La fine della guerra in vista
1944
Le comunicazioni personali sono riaparte da Fermi con una lettera manoscritta, spedita da Chicago il 15 Agosto 1944:
Caro Edoardo, ho avuto recentemente tue notizie da Fubini di ritorno dall'Italia. Ora che le comunicazioni postali con Roma sono ufficialmente riaperte spero che questa lettera abbia una buona probabilità di arrivarti.
Dopo alcuni commenti personali, tra cui la menzione della morte di suo suocero ad Auschwitz, Fermi esprime una certa speranza per il futuro:
Mi ha fatto molto piacere il sentire che tu e Wick sperate di poter organizzare presto la ripresa del lavoro scientifico, e che considerate l'avvenire con un certo ottimismo. Giudicando la situazione da questa riva dell'Atlantico ho talvolta la speranza che la ricostruzione dell'Italia possa forse essere meno difficile di quella di altri paesi europei. Certo il fascismo è caduto in una maniera così misera che non mi par possibile che abbia lasciato alcun rimpianto. [...] La piega degli avvenimenti sembra tale da giustificare la speranza che forse la fine della guerra non sia più molto lontana. Forse sarà possibile rivederci in un avvenire ragionevolmente prossimo.

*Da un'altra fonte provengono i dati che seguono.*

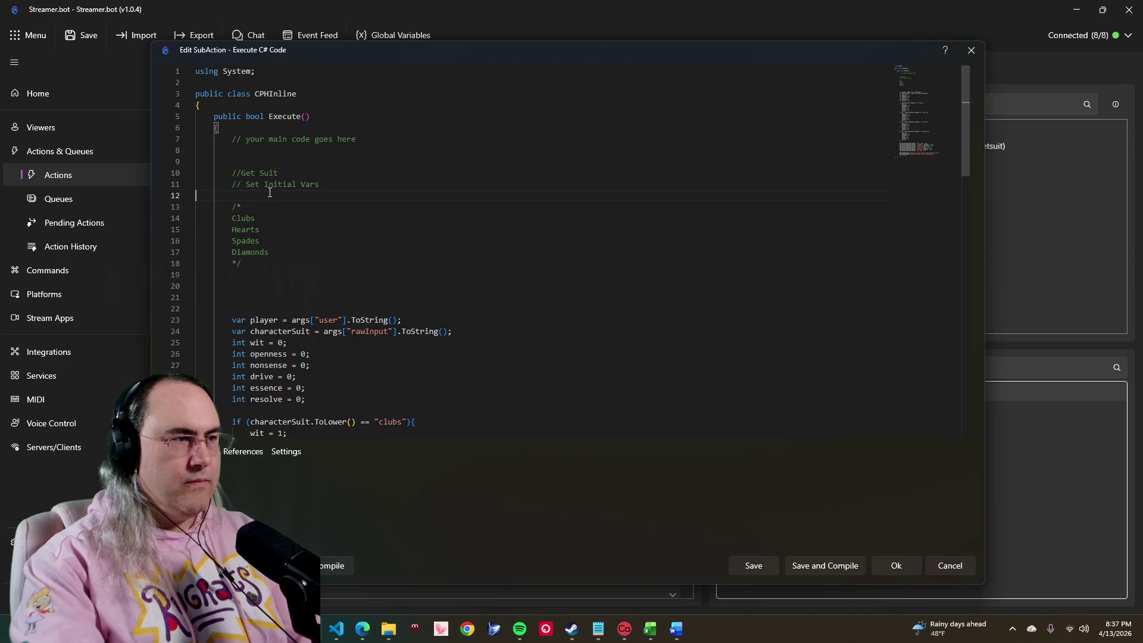
click(319, 165)
drag(338, 188, 216, 165)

In una lettera successiva di Amaldi a Fermi, del Luglio del 1945, traspaiono chiaramente gli sforzi e le difficoltà quotidiane legate alla ricostruzione.
L'altro ieri ho ricevuto le riviste, cosa che ci ha riempito tutti di gioia; vi potrà sembrar strano ma questi fascicoli oltre alla loro evidente diretta utilità per noi rappresentano un pezzetto di mondo migliore. Ti ringrazio del tuo interessamento per farcele mandare.
Qualche giorno fa è arrivata a Ginestra una lettera di Lalla che annunciava la spedizione di lana per i ragazzi; grazie anche di questo. Ginestra scriverà a parte a Lalla.Tra le altre cose, Amaldi deve trovare un sostituto di Rasetti, il quale si è trasferito in Canada durante la guerra ma formalmente mantiene ancora una cattedra in Italia.
Amaldi commenta il distacco di Rasetti dalla ricerca in fisica:
Vorrei che fosse ben chiaro che non è che noi ce l'abbiamo minimamente con Franco ma solo che non vediamo la ragione di avere un professore di spettroscopia che abita a circa 6000 miglia cercando trilobiti.